Sunday, October 21, 2012

Review: Seven Psychopaths


Seven Psychopaths is being billed as a straight ahead comedy, which is going to piss a lot of people off. It’s actually a dark comedy, quite a dark one at that. Oh it’s still funny, in spots it’s hilarious. But if you go in expecting a broad comedy, you’re going to be unhappy. What you get instead is a weird, metatextual and often quite disturbing black comedy. It reads a bit like a crossbreeding of A Fish Called Wanda and Adaptation. And I mean that as the highest possible praise. Or, to put it another way: This movie is AWESOME.

Okay, let me try to explain the plot: Martin (Colin Farrel) is an alcoholic Hollywood screenwriter having trouble writing his new movie, Seven Psychopaths (told you it was weird). He’s friends with Billy (Sam Rockwell) who supports himself by running a business with Hans (Christopher Walken) where they kidnap dogs, wait for the owners to post rewards and then return them (getttting weirder). But their latest kidnapping is the beloved dog of a high level gangster. Oh and there’s a masked killer running around murdering mid-to-high level mafia members. Oh and all this is interspersed with the tales of the psychopaths in Martin’s screenplay, some real, some imagined, some both.

Okay and that’s just the setup (it gets more complicated, ESPECIALLY when the 3rd act rolls around). But it all works, in a very weird way. A lot of the credit for it working has to go to the actors. Of course Sam Rockwell (IE, one of the most underappreciated actors working in Hollywood) turns in the best performance. He’s good when he’s being funny, good when he’s being creepy and GREAT when he’s somehow managing to be both. But everyone who’s seen Moon knows Sam Rockwell is a brilliant actor, what’s surprising is how much the others do. Colin Farrel has always been a better character actor than a leading man, but he really shines in this movie, having been given the opportunity to do both.
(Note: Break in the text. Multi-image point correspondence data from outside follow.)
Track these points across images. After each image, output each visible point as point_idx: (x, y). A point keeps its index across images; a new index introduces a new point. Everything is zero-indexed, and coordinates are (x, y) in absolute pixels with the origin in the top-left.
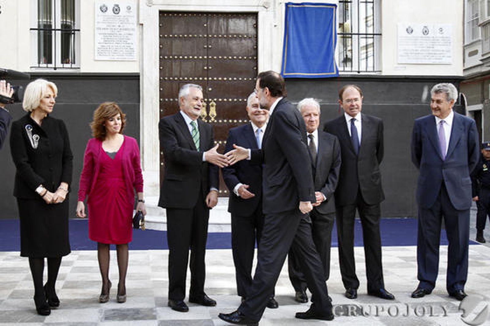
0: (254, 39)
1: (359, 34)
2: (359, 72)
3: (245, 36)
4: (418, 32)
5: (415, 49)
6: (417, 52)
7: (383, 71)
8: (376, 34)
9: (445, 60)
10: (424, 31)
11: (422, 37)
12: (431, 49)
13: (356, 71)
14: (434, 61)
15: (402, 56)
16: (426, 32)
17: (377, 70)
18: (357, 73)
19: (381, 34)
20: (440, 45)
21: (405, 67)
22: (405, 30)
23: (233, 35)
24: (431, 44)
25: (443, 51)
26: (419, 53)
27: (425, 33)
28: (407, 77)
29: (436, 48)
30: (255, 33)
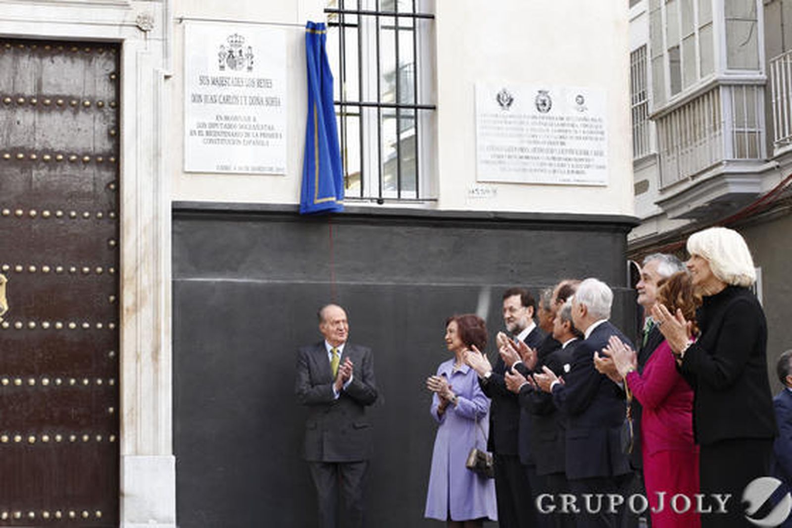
0: (109, 111)
1: (379, 106)
2: (380, 201)
3: (87, 103)
4: (525, 104)
5: (518, 146)
6: (525, 154)
7: (442, 200)
8: (422, 108)
9: (591, 176)
10: (540, 102)
11: (534, 117)
12: (559, 147)
13: (372, 199)
14: (566, 176)
15: (487, 162)
16: (543, 105)
17: (426, 197)
18: (375, 205)
19: (434, 108)
20: (579, 138)
21: (495, 192)
22: (495, 97)
23: (55, 98)
24: (557, 134)
25: (586, 153)
26: (527, 157)
27: (541, 108)
28: (499, 216)
29: (571, 144)
30: (112, 94)
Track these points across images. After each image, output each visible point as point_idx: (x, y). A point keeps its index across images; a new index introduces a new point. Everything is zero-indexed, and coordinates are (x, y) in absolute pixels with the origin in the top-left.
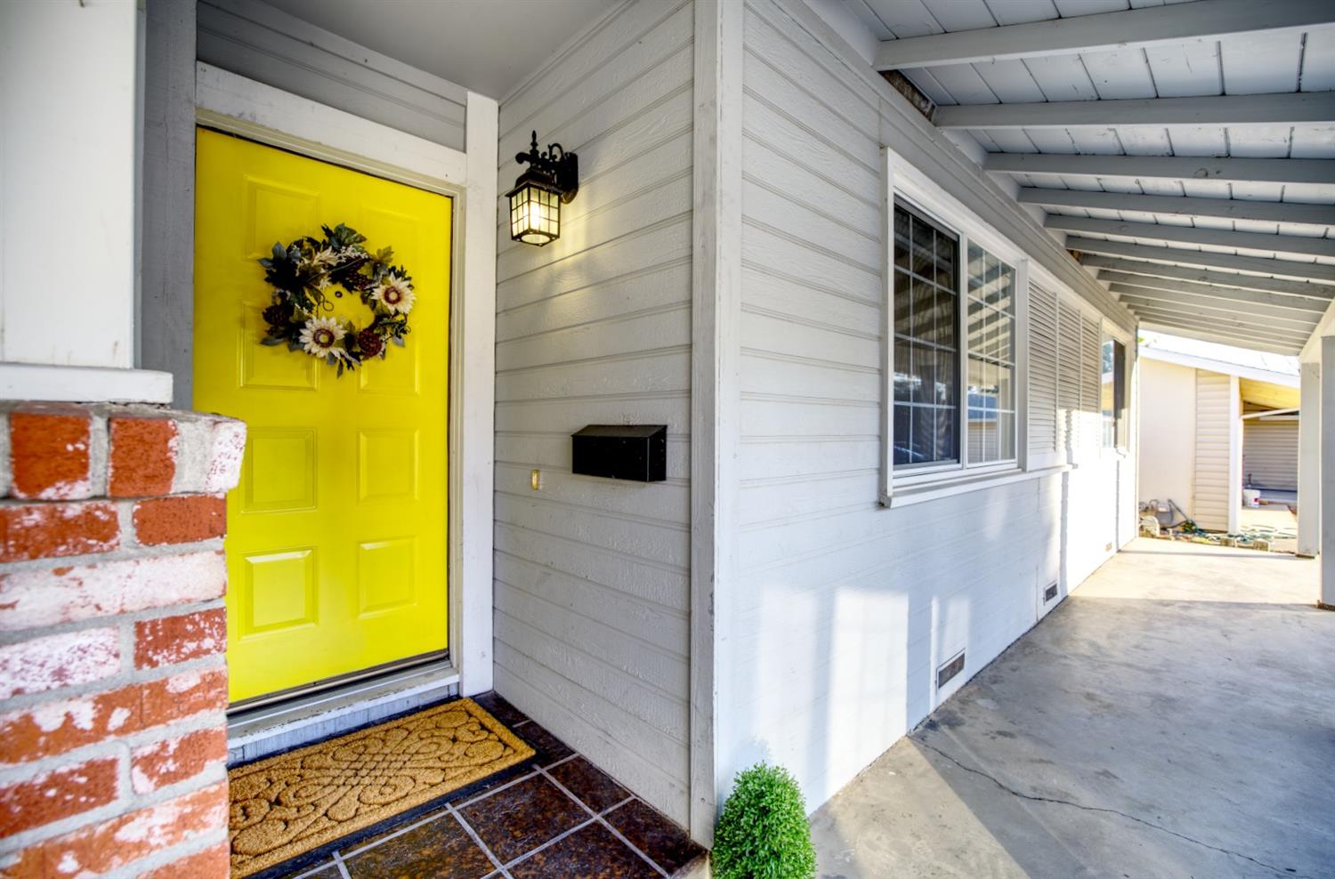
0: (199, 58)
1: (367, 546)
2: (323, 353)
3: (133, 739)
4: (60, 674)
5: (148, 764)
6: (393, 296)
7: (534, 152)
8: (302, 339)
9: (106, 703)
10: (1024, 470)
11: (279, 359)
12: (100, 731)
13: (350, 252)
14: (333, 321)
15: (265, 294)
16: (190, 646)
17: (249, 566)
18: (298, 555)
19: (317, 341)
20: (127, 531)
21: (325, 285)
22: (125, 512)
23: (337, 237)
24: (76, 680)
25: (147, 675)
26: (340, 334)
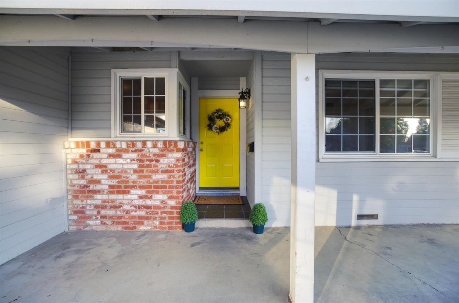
0: (198, 89)
1: (224, 165)
2: (216, 131)
3: (176, 168)
4: (171, 162)
5: (177, 171)
6: (227, 120)
7: (242, 91)
8: (213, 129)
9: (174, 165)
10: (436, 157)
11: (210, 133)
12: (173, 167)
13: (220, 113)
14: (217, 126)
15: (208, 122)
16: (179, 161)
17: (207, 166)
18: (214, 165)
19: (215, 129)
20: (175, 151)
21: (216, 119)
22: (175, 149)
23: (218, 111)
24: (172, 162)
25: (176, 163)
26: (218, 128)
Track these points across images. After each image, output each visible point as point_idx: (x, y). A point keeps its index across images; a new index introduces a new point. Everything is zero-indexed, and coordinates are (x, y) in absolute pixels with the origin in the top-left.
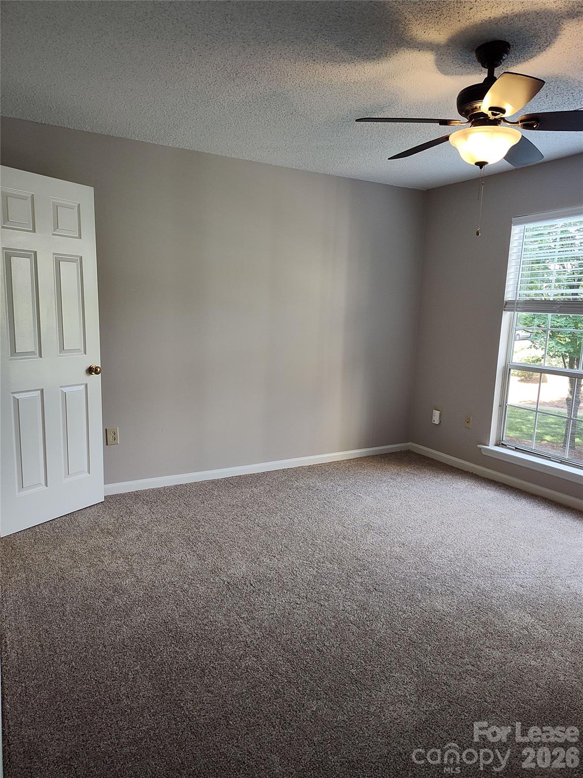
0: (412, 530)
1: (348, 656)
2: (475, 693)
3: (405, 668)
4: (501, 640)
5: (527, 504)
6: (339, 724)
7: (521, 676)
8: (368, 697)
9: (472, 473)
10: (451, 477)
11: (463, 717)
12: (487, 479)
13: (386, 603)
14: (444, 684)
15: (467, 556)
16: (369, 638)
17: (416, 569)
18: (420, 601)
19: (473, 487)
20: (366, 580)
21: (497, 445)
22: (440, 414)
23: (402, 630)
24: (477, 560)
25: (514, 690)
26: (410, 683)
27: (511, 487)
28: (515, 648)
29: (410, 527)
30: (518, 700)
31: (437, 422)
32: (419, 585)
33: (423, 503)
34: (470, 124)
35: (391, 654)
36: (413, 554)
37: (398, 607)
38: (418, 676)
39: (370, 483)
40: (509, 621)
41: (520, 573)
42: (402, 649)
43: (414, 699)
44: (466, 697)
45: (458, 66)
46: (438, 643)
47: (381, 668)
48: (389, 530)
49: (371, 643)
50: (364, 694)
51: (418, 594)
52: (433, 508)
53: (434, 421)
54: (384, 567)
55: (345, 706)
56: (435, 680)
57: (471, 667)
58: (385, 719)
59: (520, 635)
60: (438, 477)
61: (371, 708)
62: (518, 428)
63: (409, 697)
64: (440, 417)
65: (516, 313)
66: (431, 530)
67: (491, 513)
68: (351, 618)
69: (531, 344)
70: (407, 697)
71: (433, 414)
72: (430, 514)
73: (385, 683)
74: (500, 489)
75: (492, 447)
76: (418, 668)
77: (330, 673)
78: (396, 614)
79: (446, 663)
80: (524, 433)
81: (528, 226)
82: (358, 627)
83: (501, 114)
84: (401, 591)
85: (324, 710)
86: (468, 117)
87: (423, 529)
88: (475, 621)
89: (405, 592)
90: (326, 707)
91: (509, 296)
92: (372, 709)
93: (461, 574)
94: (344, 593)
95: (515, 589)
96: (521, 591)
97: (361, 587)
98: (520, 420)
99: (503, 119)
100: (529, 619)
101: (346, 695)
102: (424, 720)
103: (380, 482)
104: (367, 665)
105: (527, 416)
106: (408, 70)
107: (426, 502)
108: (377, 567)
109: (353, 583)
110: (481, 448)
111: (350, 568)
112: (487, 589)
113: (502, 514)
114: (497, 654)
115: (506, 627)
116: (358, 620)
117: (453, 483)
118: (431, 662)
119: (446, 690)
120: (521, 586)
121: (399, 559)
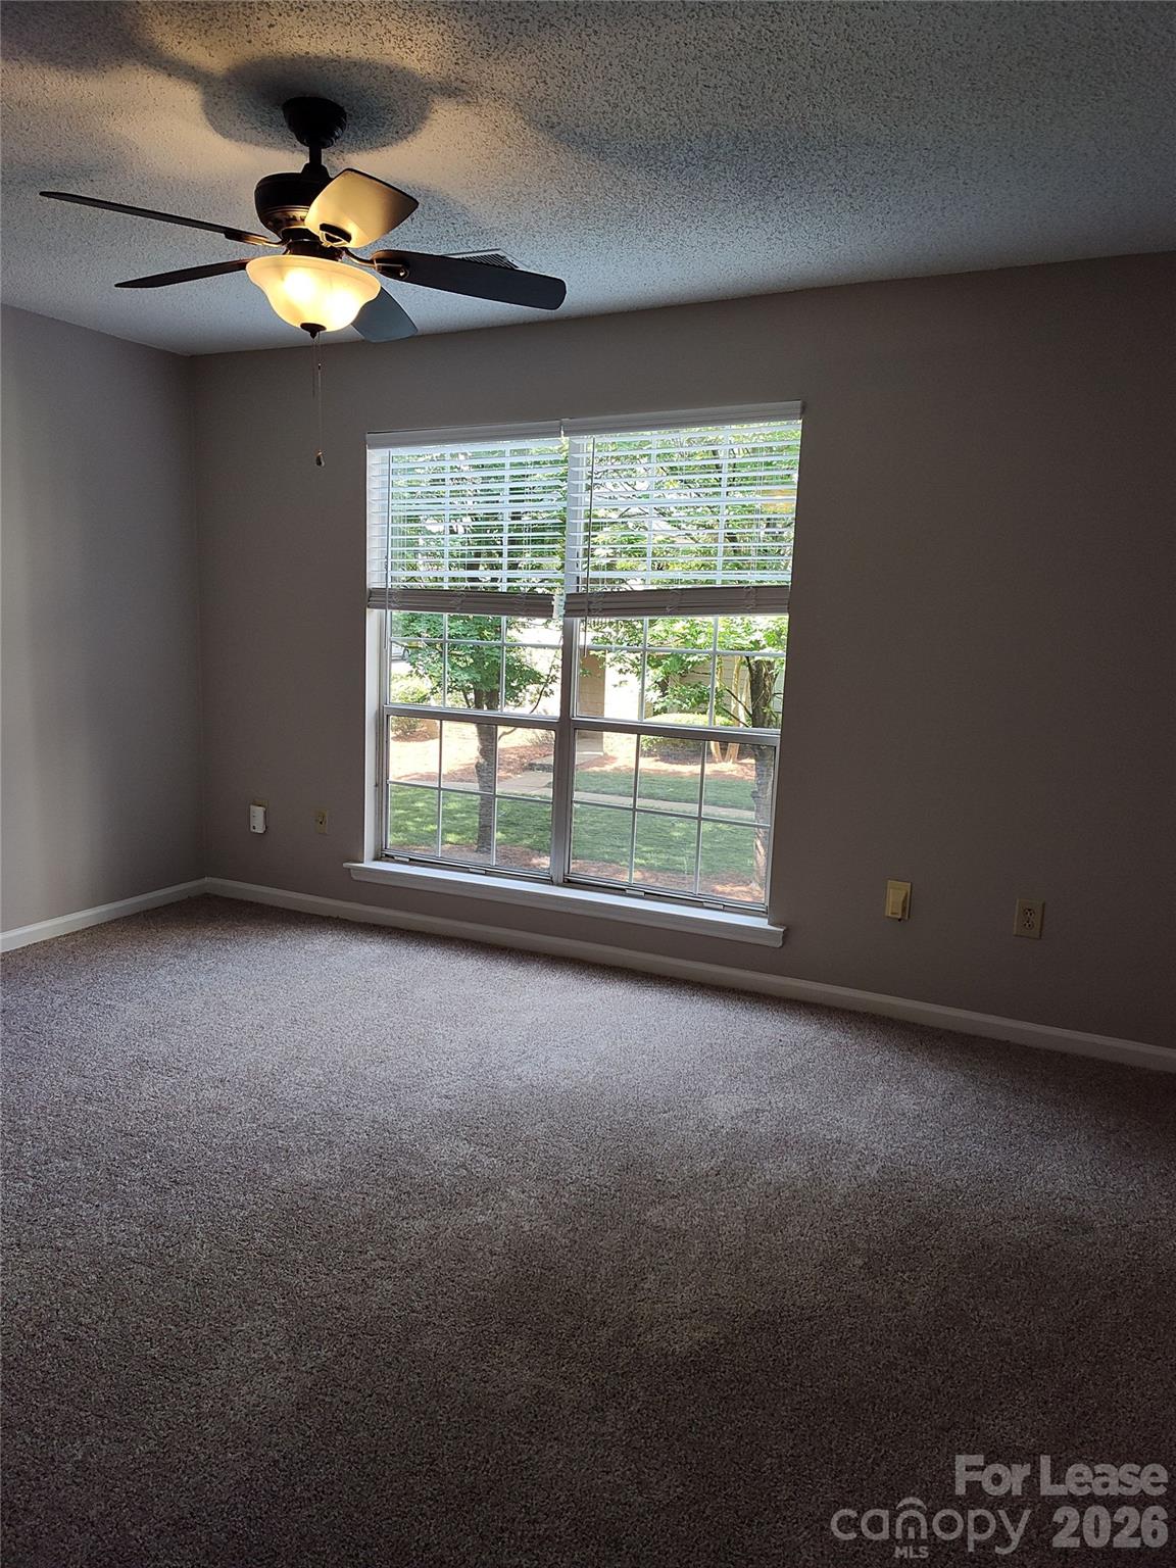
0: (236, 1048)
1: (139, 1327)
2: (393, 1304)
3: (260, 1307)
4: (426, 1198)
5: (437, 955)
6: (139, 1463)
7: (465, 1248)
8: (193, 1388)
9: (338, 918)
10: (299, 932)
11: (379, 1352)
12: (365, 924)
13: (203, 1201)
14: (338, 1308)
15: (348, 1069)
16: (178, 1278)
17: (254, 1120)
18: (270, 1178)
19: (342, 943)
20: (152, 1170)
21: (376, 859)
22: (265, 813)
23: (243, 1241)
24: (367, 1072)
25: (457, 1273)
26: (273, 1330)
27: (408, 931)
28: (449, 1203)
29: (231, 1045)
30: (466, 1288)
31: (260, 829)
32: (265, 1149)
33: (252, 992)
34: (285, 248)
35: (227, 1292)
36: (244, 1095)
37: (229, 1201)
38: (287, 1314)
39: (130, 974)
40: (435, 1162)
41: (442, 1075)
42: (248, 1275)
43: (285, 1356)
44: (379, 1317)
45: (248, 126)
46: (314, 1242)
47: (210, 1325)
48: (187, 1060)
49: (183, 1286)
50: (184, 1386)
51: (265, 1166)
52: (272, 999)
53: (254, 828)
54: (188, 1135)
55: (148, 1423)
56: (319, 1309)
57: (380, 1263)
58: (236, 1415)
59: (455, 1180)
60: (273, 936)
61: (205, 1406)
62: (401, 826)
63: (275, 1358)
64: (265, 817)
65: (389, 612)
66: (275, 1039)
67: (381, 984)
68: (133, 1253)
69: (411, 668)
70: (271, 1358)
71: (252, 814)
72: (267, 1011)
73: (224, 1350)
74: (391, 938)
75: (369, 864)
76: (284, 1298)
77: (104, 1373)
78: (226, 1216)
79: (334, 1272)
80: (411, 835)
81: (396, 452)
82: (151, 1266)
83: (344, 241)
84: (229, 1170)
85: (102, 1450)
86: (280, 232)
87: (259, 1041)
88: (376, 1180)
89: (237, 1170)
90: (106, 1442)
91: (374, 579)
92: (206, 1408)
93: (341, 1105)
94: (108, 1210)
95: (437, 1105)
96: (447, 1105)
97: (143, 1187)
98: (402, 811)
99: (346, 249)
100: (466, 1149)
101: (145, 1402)
102: (309, 1386)
103: (152, 969)
104: (181, 1329)
105: (413, 802)
106: (146, 108)
107: (257, 989)
108: (172, 1140)
109: (124, 1184)
110: (349, 869)
111: (112, 1157)
112: (390, 1118)
113: (399, 982)
114: (421, 1225)
115: (430, 1174)
116: (147, 1251)
117: (305, 944)
118: (308, 1280)
119: (342, 1319)
120: (447, 1097)
121: (217, 1110)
And Christopher Walken, who has usually played parodies of himself, actually dials it back for the most part here, to what is probably one of his best performances in years.

The script is subtle and nuanced, and I want to spend some time talking about it’s genre deconstruction and how it turns out to parody and discuss the tropes and clichés of a certain genre by the end…but I can’t. Because the genre being deconstructed (and the WAY it ends up being deconstructed) are major spoilers and I don’t want to ruin your enjoyment of them.

The direction is unique, in it’s way, especially the way it holds on certain shots for a long time, and how it intersperses dream sequences and flashbacks. Unfortunately it’s also where the movie gets its only major flaw, an inability to keep a consistent tone. Put simply, the movie is playing both the dark aspect AND the comedy aspect all the way to the hilt, and certain comedy scenes directly after dark scenes (and vice versa) occasionally grate. Still, it manages to find it’s groove part way through the 2nd act and holds it rather nicely.

Honestly, this movie was a pleasant surprise. It’s not the most sophisticated meta-narrative I’ve seen this year, but it’s an interesting one, and a great showcase for a group of talented people. It’s not perfect, but it’s a good smart dark comedy, a genre we don’t see enough of. Recommended. See you next time.

Elessar is a 22 year old Alaskan born cinephile and he wonders why the female characters are in the advertising: They’re barely in the movie.